Don King isn't shocked by what he's seen of Floyd Mayweather Jr.'s behavior in the last two weeks. He doesn't like it, and he's not about to condone it, but it didn't come as any great surprise to him.
Nor does the loquacious boxing promoter believe, however, that Mayweather's actions make him a despicable person.
On Sept. 1, Mayweather was best known as arguably the world's finest boxer, an outspoken, trash-talking character who clearly had become the sport's biggest draw. But on Sept. 2, he posted a bizarre, hate-filled rant on uStream.com against rival Manny Pacquiao, which he later apologized for.
As bad as that was, it got far worse a week later, when Josie Harris, his ex-girlfriend and the mother of three of his four children, alleged he assaulted her, stole her mobile telephone and threatened to have her and her new boyfriend "taken care of."
Mayweather was arrested Friday on a grand larceny charge related to Harris' missing telephone. On Monday, Las Vegas police released the report of the incident with Harris. In it, Mayweather's 10-year-old son, Koraun, describes watching his father hitting and kicking his mother. He also told police that a friend of his father's who was at the scene, James McNair, prevented him from leaving the home.
King, who had several well-publicized meetings with Mayweather in the middle of the summer in an attempt to convince the fighter to hire him as his promoter, condemned Mayweather's actions but not the man himself.
He called the rant and the domestic dispute "frustrations of the ghetto expressing themselves," and suggested Mayweather needed to be educated, not jailed.
"He grabbed onto sport to be able to escape," King said. "He's a master in his sport, but that don't make him a Rhodes scholar. He's not erudite in other things. No one can explain him unless they can understand him.
"When you're in the street, the jargon, the vernacular, is altogether different. You have to understand that. In order to bring change about, you need respectability and responsibility. You have to be able to be taught, and this is what Don King would be able to do with him because I understand where he's coming from. If you don't know where you're coming from, you don't know where you are going."
King suggested that a lot of Mayweather's problems stem from being an African-American man in a white-dominated society.
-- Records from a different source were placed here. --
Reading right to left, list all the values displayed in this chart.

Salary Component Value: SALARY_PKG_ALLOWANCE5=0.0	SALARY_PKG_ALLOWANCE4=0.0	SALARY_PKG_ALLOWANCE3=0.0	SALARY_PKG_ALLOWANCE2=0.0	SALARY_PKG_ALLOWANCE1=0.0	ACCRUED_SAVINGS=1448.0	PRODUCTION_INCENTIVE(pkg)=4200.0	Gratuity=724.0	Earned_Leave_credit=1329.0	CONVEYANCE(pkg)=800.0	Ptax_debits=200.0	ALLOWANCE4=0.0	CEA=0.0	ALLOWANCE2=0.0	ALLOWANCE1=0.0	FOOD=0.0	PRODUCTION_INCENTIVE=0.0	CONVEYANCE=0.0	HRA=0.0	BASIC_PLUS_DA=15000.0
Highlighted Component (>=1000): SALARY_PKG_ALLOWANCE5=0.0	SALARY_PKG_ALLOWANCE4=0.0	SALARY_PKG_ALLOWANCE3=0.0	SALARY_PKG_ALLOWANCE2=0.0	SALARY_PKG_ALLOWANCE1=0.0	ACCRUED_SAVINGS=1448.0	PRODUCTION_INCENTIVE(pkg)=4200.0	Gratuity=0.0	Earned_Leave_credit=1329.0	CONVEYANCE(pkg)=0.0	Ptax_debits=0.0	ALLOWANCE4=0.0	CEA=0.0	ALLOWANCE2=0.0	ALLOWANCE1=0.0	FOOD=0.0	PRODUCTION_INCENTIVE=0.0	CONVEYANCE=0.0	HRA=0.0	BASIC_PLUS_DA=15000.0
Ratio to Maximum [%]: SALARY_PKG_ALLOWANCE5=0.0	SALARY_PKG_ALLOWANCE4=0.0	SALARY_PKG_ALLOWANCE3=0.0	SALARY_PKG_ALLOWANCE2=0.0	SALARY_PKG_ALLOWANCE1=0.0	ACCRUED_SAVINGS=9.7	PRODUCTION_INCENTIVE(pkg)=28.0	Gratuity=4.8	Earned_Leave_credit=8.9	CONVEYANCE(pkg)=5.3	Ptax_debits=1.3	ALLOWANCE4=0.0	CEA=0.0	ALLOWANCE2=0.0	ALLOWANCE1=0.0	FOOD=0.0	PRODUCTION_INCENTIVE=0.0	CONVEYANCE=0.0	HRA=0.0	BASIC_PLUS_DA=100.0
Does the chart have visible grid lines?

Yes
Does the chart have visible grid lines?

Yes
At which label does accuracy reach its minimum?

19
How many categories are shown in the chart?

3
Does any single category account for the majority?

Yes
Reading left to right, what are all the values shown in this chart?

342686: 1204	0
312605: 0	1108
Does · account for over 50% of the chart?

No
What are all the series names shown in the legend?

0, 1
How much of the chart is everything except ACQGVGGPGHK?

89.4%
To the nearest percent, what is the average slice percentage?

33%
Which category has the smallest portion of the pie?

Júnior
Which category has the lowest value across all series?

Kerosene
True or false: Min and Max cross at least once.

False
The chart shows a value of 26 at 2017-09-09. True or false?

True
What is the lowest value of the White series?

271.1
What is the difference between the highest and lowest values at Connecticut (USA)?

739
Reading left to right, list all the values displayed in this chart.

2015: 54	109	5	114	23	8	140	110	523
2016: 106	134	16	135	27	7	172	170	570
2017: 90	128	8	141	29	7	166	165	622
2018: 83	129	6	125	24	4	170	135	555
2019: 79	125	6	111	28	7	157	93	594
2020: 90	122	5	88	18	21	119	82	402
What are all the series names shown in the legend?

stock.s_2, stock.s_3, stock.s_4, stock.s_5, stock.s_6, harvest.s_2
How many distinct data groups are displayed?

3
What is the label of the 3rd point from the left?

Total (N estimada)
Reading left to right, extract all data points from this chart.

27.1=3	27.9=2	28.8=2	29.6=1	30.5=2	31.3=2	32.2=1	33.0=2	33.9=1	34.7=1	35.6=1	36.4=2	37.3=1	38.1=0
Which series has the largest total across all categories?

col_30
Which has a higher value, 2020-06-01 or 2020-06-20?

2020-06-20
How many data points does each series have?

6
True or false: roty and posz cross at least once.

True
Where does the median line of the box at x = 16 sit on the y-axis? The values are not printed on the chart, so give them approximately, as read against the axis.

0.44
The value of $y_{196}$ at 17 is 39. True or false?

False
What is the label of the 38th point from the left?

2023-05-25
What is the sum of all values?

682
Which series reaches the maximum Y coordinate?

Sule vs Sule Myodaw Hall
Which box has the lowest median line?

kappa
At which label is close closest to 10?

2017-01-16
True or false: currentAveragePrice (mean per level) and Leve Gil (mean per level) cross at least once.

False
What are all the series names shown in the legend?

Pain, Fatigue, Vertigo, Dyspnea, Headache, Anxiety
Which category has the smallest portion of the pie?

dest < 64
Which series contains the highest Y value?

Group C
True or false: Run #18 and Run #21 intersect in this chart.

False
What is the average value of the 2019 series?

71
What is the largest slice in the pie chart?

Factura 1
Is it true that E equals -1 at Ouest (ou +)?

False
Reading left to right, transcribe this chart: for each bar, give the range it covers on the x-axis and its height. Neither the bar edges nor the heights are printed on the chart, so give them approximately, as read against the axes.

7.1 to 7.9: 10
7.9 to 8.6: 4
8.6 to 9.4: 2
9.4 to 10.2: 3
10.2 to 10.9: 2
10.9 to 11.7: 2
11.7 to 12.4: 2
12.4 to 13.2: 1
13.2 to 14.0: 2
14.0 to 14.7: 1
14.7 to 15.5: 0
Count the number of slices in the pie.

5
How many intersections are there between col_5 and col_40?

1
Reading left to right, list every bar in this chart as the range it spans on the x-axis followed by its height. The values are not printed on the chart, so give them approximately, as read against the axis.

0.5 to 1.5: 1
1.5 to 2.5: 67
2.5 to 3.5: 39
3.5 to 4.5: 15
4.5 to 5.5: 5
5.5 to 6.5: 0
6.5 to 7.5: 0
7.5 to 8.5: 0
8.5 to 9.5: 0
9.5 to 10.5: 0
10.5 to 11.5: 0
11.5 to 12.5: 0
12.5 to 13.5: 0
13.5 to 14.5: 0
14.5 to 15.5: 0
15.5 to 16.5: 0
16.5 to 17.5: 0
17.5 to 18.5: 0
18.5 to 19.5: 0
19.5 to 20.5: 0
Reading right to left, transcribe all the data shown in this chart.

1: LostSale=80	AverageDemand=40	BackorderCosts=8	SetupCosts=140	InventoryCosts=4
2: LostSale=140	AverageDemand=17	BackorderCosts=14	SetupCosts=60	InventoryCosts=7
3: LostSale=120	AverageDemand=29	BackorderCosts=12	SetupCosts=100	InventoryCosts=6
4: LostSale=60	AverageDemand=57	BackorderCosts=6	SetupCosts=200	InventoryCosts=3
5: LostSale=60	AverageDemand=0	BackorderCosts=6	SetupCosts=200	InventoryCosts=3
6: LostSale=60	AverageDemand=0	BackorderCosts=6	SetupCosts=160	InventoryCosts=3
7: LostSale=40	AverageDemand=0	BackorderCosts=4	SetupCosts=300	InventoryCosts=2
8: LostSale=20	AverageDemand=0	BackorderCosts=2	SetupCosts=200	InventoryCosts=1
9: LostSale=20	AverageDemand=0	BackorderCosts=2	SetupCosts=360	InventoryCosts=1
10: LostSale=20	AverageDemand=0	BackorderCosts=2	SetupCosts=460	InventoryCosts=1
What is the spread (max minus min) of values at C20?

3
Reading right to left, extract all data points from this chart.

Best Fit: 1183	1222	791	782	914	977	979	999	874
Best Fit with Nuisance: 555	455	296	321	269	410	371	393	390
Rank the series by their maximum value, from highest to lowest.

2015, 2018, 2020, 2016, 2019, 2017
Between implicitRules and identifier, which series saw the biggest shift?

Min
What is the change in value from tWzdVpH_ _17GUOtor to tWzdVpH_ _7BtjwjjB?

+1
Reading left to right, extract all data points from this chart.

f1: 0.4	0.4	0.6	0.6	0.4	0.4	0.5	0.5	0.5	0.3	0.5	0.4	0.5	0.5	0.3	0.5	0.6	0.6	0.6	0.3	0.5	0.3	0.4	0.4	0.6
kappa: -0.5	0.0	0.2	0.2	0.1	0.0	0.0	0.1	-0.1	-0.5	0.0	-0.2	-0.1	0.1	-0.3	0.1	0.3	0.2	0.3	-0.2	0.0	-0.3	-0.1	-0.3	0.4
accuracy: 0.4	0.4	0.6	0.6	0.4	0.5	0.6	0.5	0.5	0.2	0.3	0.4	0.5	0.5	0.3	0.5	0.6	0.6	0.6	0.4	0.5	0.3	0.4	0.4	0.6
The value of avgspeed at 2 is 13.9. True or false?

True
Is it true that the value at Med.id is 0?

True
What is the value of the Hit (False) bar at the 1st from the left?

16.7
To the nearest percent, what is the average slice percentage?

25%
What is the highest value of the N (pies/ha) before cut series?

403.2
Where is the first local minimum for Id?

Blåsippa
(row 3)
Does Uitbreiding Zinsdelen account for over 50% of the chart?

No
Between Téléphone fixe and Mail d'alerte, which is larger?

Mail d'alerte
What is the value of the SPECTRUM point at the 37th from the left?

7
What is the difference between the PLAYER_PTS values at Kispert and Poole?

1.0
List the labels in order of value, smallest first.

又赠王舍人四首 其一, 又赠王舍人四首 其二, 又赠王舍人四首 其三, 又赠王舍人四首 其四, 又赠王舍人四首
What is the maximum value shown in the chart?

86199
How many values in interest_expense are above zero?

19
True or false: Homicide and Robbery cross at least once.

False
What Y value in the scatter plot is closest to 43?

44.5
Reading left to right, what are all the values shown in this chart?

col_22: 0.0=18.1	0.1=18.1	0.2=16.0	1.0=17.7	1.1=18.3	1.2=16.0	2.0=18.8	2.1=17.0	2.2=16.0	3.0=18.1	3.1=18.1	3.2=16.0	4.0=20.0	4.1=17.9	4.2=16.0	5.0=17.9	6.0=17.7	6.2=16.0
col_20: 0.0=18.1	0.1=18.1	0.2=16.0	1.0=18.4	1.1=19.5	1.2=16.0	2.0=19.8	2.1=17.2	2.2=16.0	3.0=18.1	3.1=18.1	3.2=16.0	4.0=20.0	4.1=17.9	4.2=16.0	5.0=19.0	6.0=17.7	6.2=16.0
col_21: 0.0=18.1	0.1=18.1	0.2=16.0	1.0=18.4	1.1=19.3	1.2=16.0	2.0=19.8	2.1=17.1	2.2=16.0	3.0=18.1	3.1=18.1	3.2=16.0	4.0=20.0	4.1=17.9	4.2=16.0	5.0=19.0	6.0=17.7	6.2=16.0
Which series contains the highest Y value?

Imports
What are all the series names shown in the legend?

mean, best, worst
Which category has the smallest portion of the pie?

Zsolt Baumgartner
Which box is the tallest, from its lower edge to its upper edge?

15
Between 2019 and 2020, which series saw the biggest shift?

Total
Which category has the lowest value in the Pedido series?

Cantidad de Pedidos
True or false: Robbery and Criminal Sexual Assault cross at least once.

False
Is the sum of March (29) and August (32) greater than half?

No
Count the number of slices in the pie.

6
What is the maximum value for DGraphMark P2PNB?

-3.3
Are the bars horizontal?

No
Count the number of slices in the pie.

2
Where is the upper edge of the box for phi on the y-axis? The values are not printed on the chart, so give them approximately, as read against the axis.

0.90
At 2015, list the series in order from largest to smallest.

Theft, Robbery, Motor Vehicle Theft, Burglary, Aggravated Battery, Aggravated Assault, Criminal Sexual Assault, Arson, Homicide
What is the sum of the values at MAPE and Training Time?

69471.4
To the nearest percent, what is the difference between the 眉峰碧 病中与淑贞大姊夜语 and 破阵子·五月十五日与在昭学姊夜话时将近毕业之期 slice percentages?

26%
He said Mayweather hasn't learned how to successfully work with other people and that he's struggling to deal with his fame and notoriety.
Mayweather's fame has only made the issue worse, King said.
"What you are seeing here are frustrations of the ghetto expressing themselves," King said. "It's nothing that is seriously wrong and it's nothing that isn't commonplace in the ghettos throughout the whole United States, throughout the 'hood. But Floyd, being one who has achieved and accomplished such a great deal, it's personified like he's the second coming."
King said young African-American men often have a difficult time understanding their responsibilities. He said those are lessons he learned long ago and would like to impart to Mayweather.
Being a man means more than just being a world-class boxer, King said.
"He takes one thing from manhood – he can throw a left hook, a right hand and a right cross – and he's superb at that," King said. "But manhood takes more than a left hook, a right hand and a right cross. It takes respect for your elders. It takes respect for women. Your Mama was a woman. We must respect women. There ain't no men dropping babies, least not that I know of. But this is all about education.
"He has sharpened his skills in the talent of fighting. He has become a fighting machine, one of the best in the world. But he didn't sharpen his skills, with no one to tell him, about morality, about being able to deal with people and being able to understand that you are your brother's keeper and that you can do this without being a punk. In the ghetto, they say, if you can't take care of your woman, you ain't nothing. It's a misconstrument of his manly obligations and responsibilities, based upon a guideline that has been here for hundreds of years."
King promoted former heavyweight champion Mike Tyson after Tyson was released from prison after serving three years on a rape conviction. Five of Tyson's first six bouts after his release were on pay-per-view, which averaged an astounding 1.52 million sales.
He had a rocky relationship with Tyson, though, and Tyson eventually sued him, though the two recently reconciled. King said he could help Mayweather iron out his problems and remain the dominant force in boxing because he alone among boxing promoters understands the roots of Mayweather's problems.
"I am one of those who has mastered the situation of working with people," King said. "I never got mad at the white man for what he did to the black man, because I got a PhD in caucasianism and I graduated summa cum laude. The only way you can understand [Mayweather] is to walk in his shoes. When you walk in his shoes, then you're able to bring about change, because it's direly needed. Change is in the air, but you have to pick them up and let them gradually understand that what is happening is wrong and that this is right.
"You're right to condemn his actions, based on your perspective and your education and the life you've lived. … Having fame, acclaim and affluence doesn't mean he's gained the knowledge and understanding of peoplehood. People need each other. You have to have respect for each other. It brings along with that a responsibility to have respect, being able to contain yourself, having discipline, being able to understand that the world is not centered upon you. It is not I, I, I. It is we, us, togetherness. I can bring this knowledge to him, because I have walked in his shoes and been where is."